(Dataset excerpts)
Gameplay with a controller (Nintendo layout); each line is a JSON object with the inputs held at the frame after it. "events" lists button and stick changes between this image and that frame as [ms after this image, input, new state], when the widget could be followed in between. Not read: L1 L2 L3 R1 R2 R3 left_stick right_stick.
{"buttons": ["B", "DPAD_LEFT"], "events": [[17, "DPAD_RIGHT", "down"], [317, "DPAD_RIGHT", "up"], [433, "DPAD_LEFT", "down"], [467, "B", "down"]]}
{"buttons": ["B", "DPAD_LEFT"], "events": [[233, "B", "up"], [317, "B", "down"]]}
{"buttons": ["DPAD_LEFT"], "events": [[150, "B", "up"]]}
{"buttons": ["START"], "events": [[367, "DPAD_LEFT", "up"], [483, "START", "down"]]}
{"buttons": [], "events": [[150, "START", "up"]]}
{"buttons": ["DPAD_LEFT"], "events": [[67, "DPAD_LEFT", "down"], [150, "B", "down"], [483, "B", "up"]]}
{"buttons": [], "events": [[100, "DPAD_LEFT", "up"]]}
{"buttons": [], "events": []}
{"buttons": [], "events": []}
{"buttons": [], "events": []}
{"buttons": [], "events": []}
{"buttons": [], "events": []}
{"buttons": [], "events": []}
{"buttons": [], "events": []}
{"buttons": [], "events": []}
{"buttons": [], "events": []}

**Task objective**
In the entries above, count each line holding the word "down" and give that count alone.

**Exercise response**
4